Simple optimization problem - finding the critical points

Question

Let $f(x,y,z):=x+y+2z$ with the set $G:=\{(x,y,z)\in\mathbb R^3 | z^2 = 1 + x^2 + y^2, z\geq 0\}$

Get the relative local extrema of $f$ on $G$. Decide if the found points are maxima or minima.

My Calculations:

Looking at $\mathring{G}$

$df(x,y,z)=(1,1,2)\overset{!}{=}0 \Rightarrow $ no critical Points

Looking at $\partial G$

define $g(x,y,z):=x^2+y^2-z^2+1=0$

Define Lagrangian: $L:=(x,y,z,\lambda)=f-\lambda g = x+y+2z-\lambda(x^2+y^2-z^2 + 1)$

Not that $\lambda\neq 0$

$\frac{\partial L}{\partial x}=1-2\lambda x \overset{!}{=} 0 \Rightarrow x=\frac{1}{2\lambda}$

$\frac{\partial L}{\partial y}=1-2\lambda y \overset{!}{=} 0 \Rightarrow y=\frac{1}{2\lambda}$

$\frac{\partial L}{\partial z}=2+2\lambda z \overset{!}{=} 0 \Rightarrow z=\frac{-1}{\lambda}$

$\frac{\partial L}{\partial \lambda} = -g(x,y,z) \overset{!}{=} 0$

We plug $x,y,z$ into $g$ and get: $x^2+y^2-z^2+1=\frac{1}{4\lambda^2}+\frac{1}{4\lambda^2}-\frac{1}{\lambda^2}+1\overset{!}{=} 0 \Rightarrow \lambda = \pm\frac{1}{\sqrt{2}}$

For $\lambda = \frac{1}{\sqrt{2}}$ we get $x=\frac{1}{\sqrt{2}}, y=\frac{1}{\sqrt{2}}, z=-\sqrt{2}$

For $\lambda = -\frac{1}{\sqrt{2}}$ we get $x=\frac{-1}{\sqrt{2}}, y=\frac{-1}{\sqrt{2}}, z=\sqrt{2}$

Note that $z\geq 0$ so $z=-\sqrt{2}$ is not valid.

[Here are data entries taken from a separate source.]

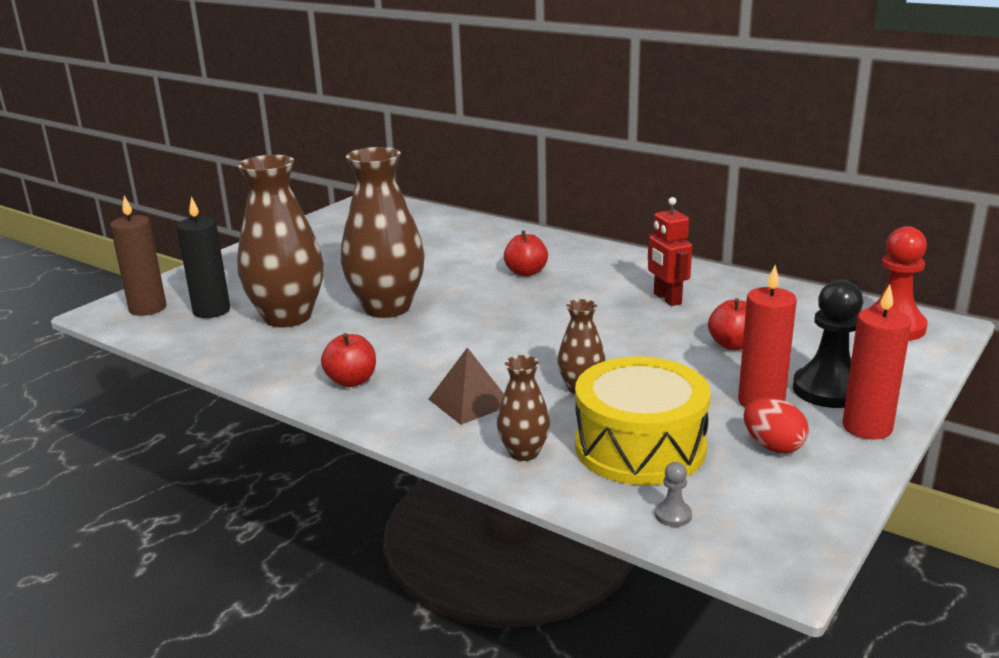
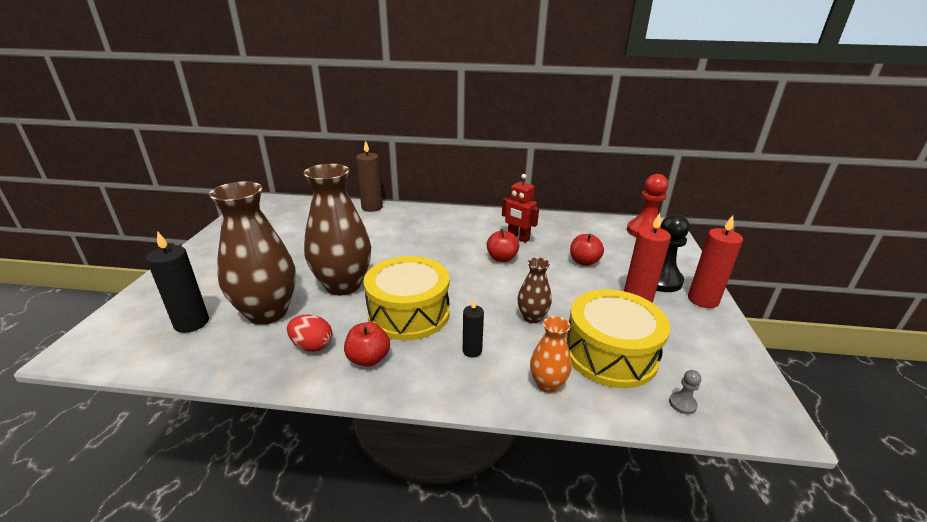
camera: 30 degrees left, 5 degrees up
(148, 308) = (123, 335): brown candle -> brown candle (372, 207)
(434, 350) = (409, 313): none -> yellow drum
(470, 401) = (472, 351): brown pyramid -> black candle
(524, 452) = (547, 384): brown vase -> orange vase
(526, 272) = (417, 236): red apple -> red apple (502, 258)
(773, 446) = (675, 328): red egg -> red egg (312, 346)

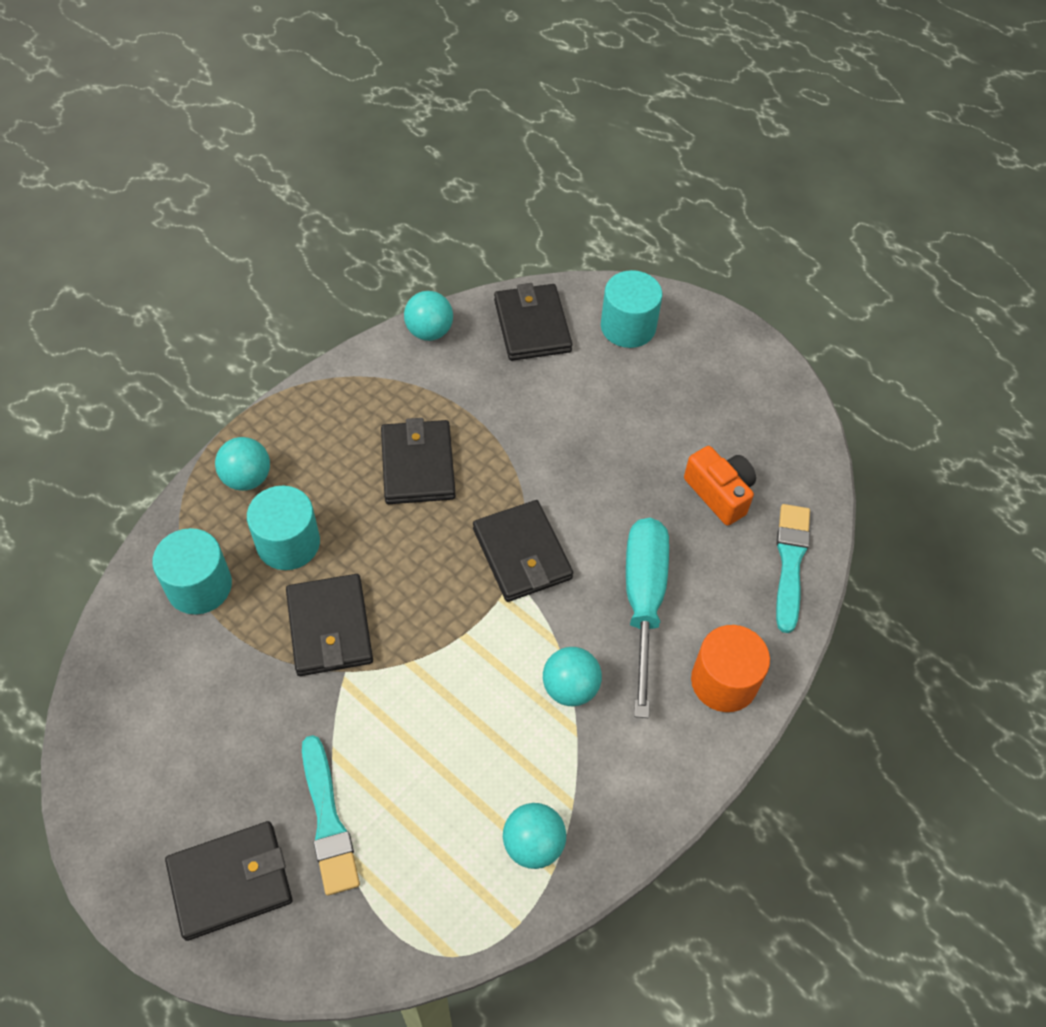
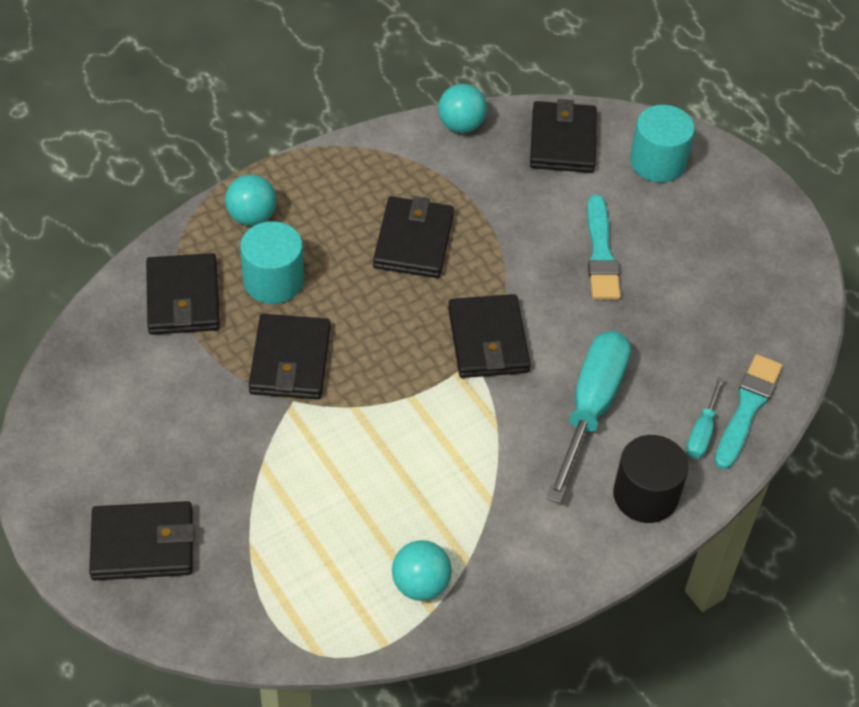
camera: 15 degrees right, 5 degrees down
(199, 586) = (183, 298): turquoise cylinder -> black wallet
(328, 820) = (242, 517): turquoise brush -> turquoise brush (601, 253)
(570, 688) = (496, 465): turquoise ball -> none
(719, 493) = (698, 331): orange camera -> none
(724, 681) = (645, 495): orange cylinder -> black cylinder
(756, 599) = (702, 432): none -> turquoise screwdriver

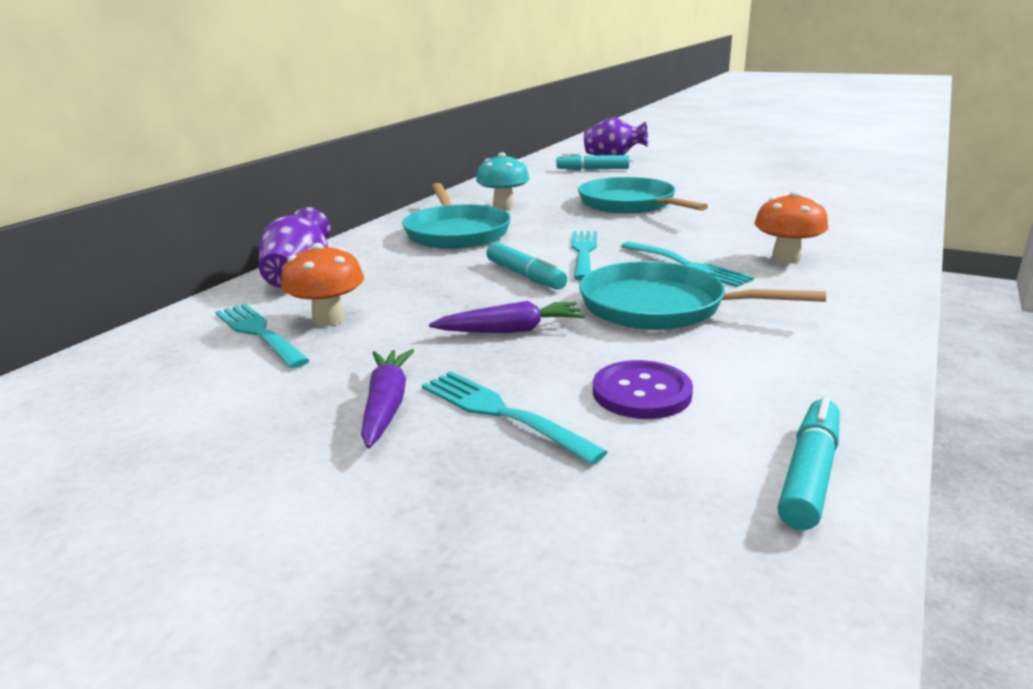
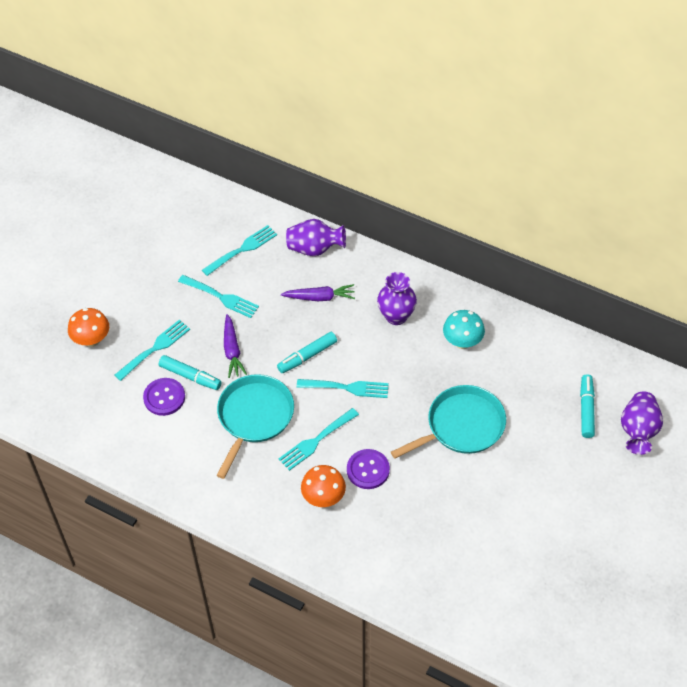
camera: 90 degrees right, 30 degrees up
(329, 319) = (255, 274): orange mushroom -> orange mushroom (92, 340)
(373, 347) = (221, 297): none -> turquoise fork
(386, 405) = (166, 310): purple carrot -> purple carrot (320, 297)
(456, 232) = (396, 316): turquoise pan -> purple vase
(720, 239) = (368, 470): none -> purple button
(809, 474) = (101, 441): turquoise marker -> turquoise marker (190, 376)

We get the following points which might be an extrema:

$p_1=(\frac{1}{\sqrt{2}},\frac{1}{\sqrt{2}},\sqrt{2})$

$p_2=(\frac{-1}{\sqrt{2}},\frac{1}{\sqrt{2}},\sqrt{2})$

$p_3=(\frac{1}{\sqrt{2}},\frac{-1}{\sqrt{2}},\sqrt{2})$

$p_4=(\frac{-1}{\sqrt{2}},\frac{-1}{\sqrt{2}},\sqrt{2})$

We evalute f in $p_i$ getting: $f(p_1)>f(p_2)=f(p_3)>f(p_4)$

So $p_1$ is maxima and $p_4$ is minima.

Question 1: I usually do the evaluating of the found ciritcal points with the hessian matrix of the lagrangian. But does the above (last step) work as well?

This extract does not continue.